Die Namen von 94 sind in der Zwischenzeit veröffentlicht worden: Yosof Moradi, Ata Babakhani, Gholam Khoshmaram, Nasehr Gholami, Yaghob Salimi, Davoud Razavi, Ali Terazi, Ali Zadhossein, Said Torabijan, Mansour Hajatgheybi, Ebrahim Madadi, Mansour Mohammadnejad, Hossein Shahsavari, Vahab Mohammadi, Ali Bakhshi, Nasehr Moharamzadeh, Alireza Yosefi, Mansour Ossanlou, Hassan Saidi, Reza Behrouzian, Mohammadali Isaabadi, Syed Reza Nemati, Arash Pouladpour, Mohammadreza Mohammadnejad, Alireza Tavasoli, Mojtaba Tavani, Amir Ghanei, Bahram Neshani, Mohammadhossein Hedavand, Hojatollah Keshavarz, Hosseine Barshan, Hossein Farsian, Javad Kefayati, Soleyman Mohammadi, Abdollah Hosseini, Hassan Krimi, Mosoud Foroghi, Gholamreza Abasi, Manocher Mahdavitabar, Ali Bolandi, Mehdi Hosseini, Hassan Safaipour, Hassan Rezai, Ali Ghorbani, Ghadyani, Homayon Jaberi, Sadegh Khandan, Masoud Babai, Aliakbr Nazari, Habib, Ahmad Sami, Ebrahim Gharehghoslou, Morad Afrouz, Mohammad Eskanderi, Ali Amiri Kordestani, Mohammad Shakibi, Ayat Jadidi, Ahmad Varamzyar, Mohammadreza Abasi, Abas Rahimi, Nasehr Ahmadi, Gholamreza Saidirad, Ali Vafadar, Yosf Molavi, Asghar Mokhtarpour, Arsalan Eskandari, Davod Bagharbeyghi, Mohammadreza Alizadeh, Emdad Rahimi, Jahangir Shili, Mohammadreza Moradi, Firouz Rafipour, Miryagob Hosseini, Seyd Reza Nematipour, Mohammad Naimanipour, Mohmoud Hejbari, Asghar Salami, Hadi Kabiri, Mehdi Sarbandi, Mehdi Bayani, Farhad Norozi, Mehdi Farvandi, Rezai, Moradvand, Ahmad Hassani, Khani, Nasehr Bastani, Reza Shahab Khorasani, Ali Ebrahimi, Sadegh Mohammadi, Ali Ghorbanian, Majid Talai, Hossein Javadi, Hossein Medikhani, Mostafa Amiri.
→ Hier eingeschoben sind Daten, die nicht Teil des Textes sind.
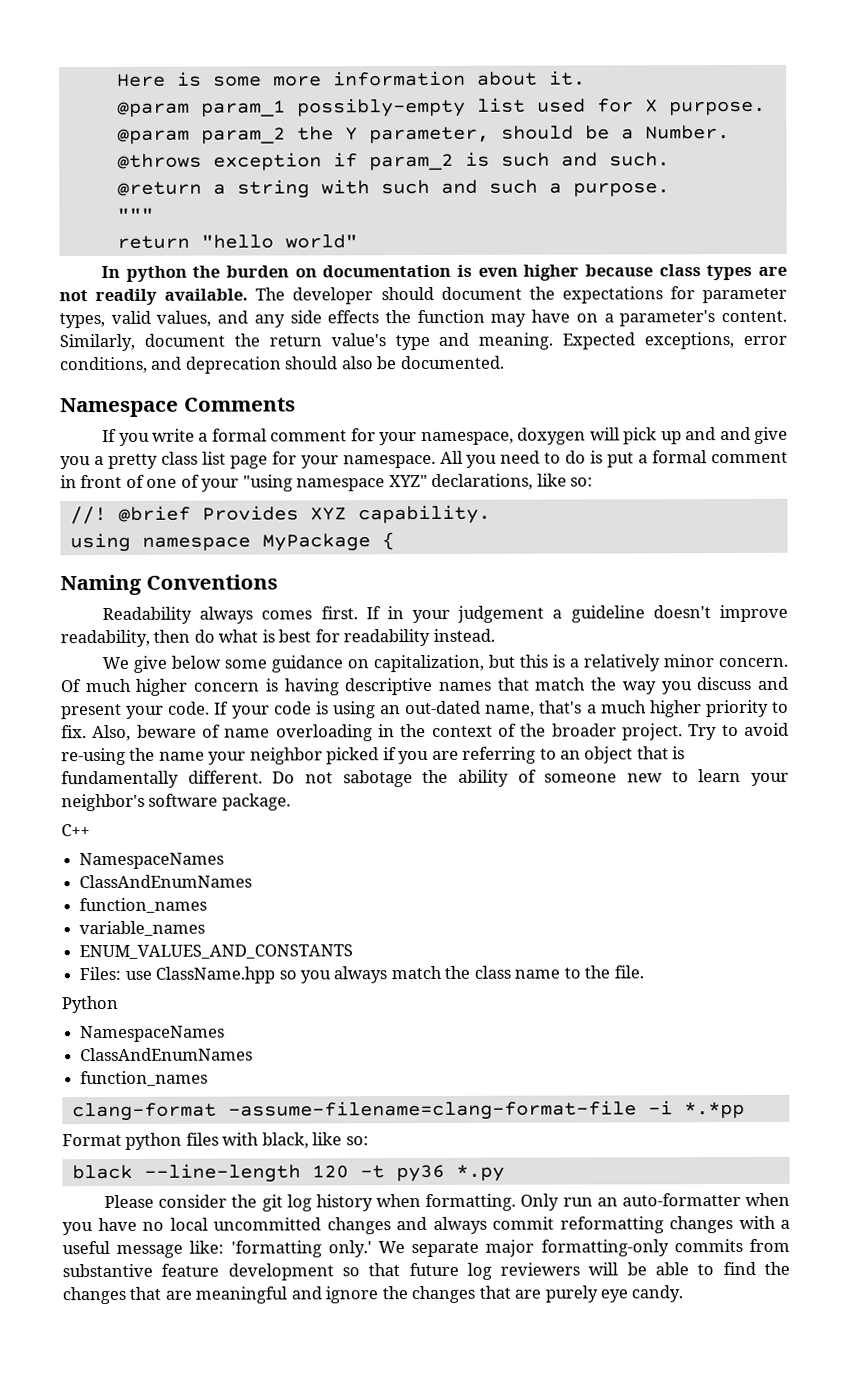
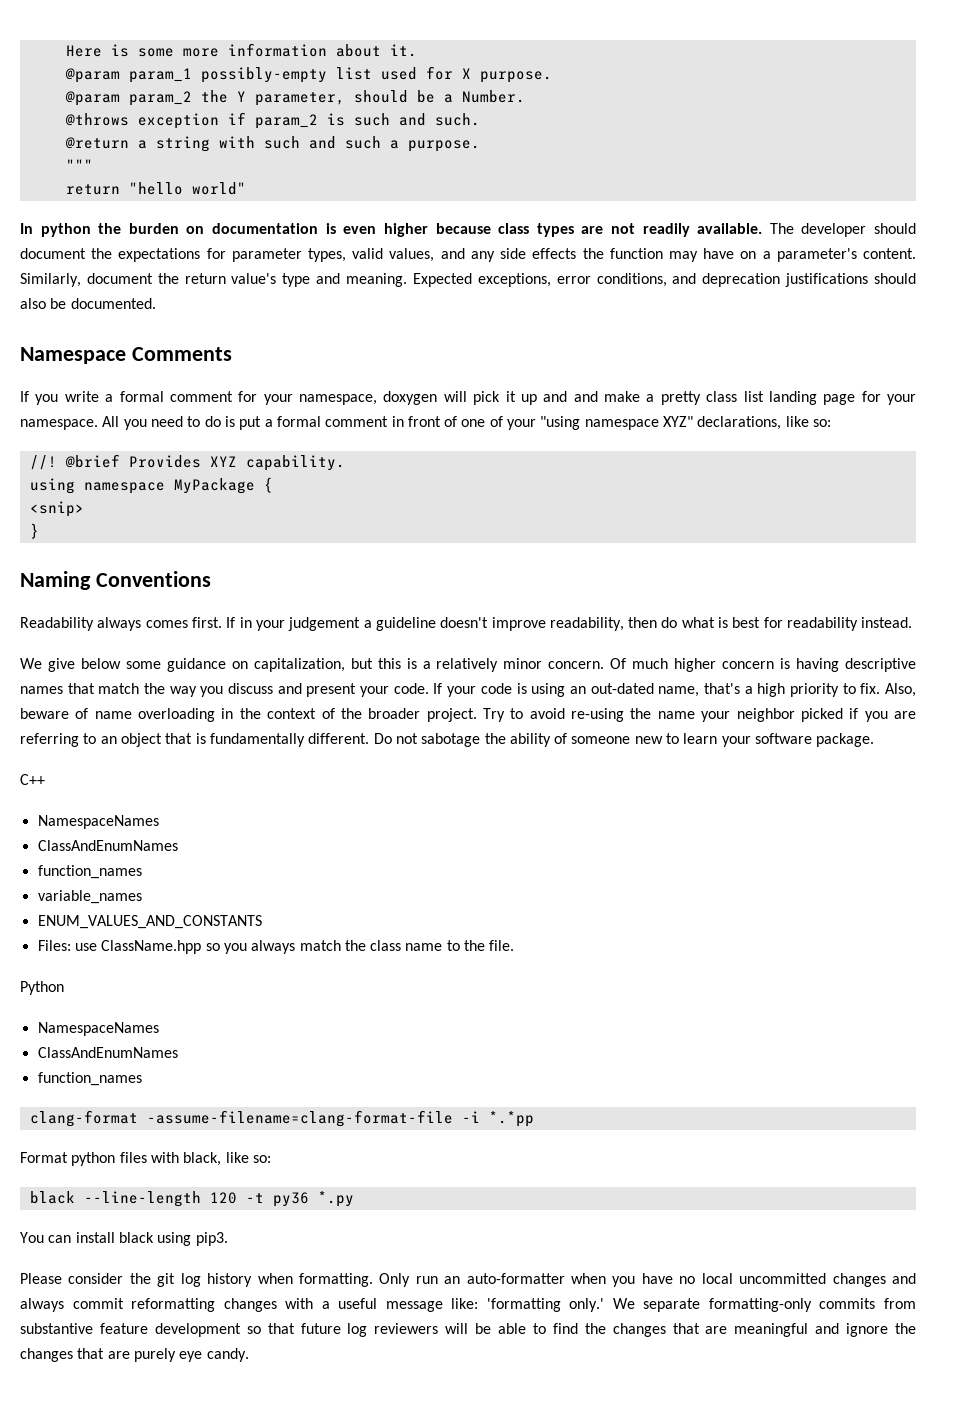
(282, 365) none -> [785,273,869,287] justifications
(658, 436) none -> [505,391,516,402] it
[754,426,789,444] [60,456,91,470] give you -> [604,391,640,402] make
(226, 458) none -> [768,391,817,405] landing
(395, 541) none -> [29,501,84,517] [29,523,39,539] // <snip> // }
[600,700,702,718] much higher -> [757,683,786,697] high
[61,793,145,812] neighbor's -> (751, 741) none
(505, 1173) none -> [20,1232,228,1246] // You can install black using pip3.
[485,1239,535,1257] major -> (701, 1305) none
Es ist noch zu erwähnen, dass einige von ihnen gegen eine Kaution vorübergehend aus dem Gefängnis entlassen wurden. Leider wurden aber vielen Gewerkschaftsaktivisten gekündigt. (Verein der politischen Gefangenen Irans“ im Exil 6.2.06).

 

Nach Berichten von Mizan News am 28.Januar 2006 sind Frauen und Kinder der Vorstandsmitglieder der Gewerkschaft, Yaghob Salimi, Davoud Razavi, Mansour Hajatgheybi und Said Torabiyan auf Anordnung des Teheraner Staatsanwaltes verhaftet worden.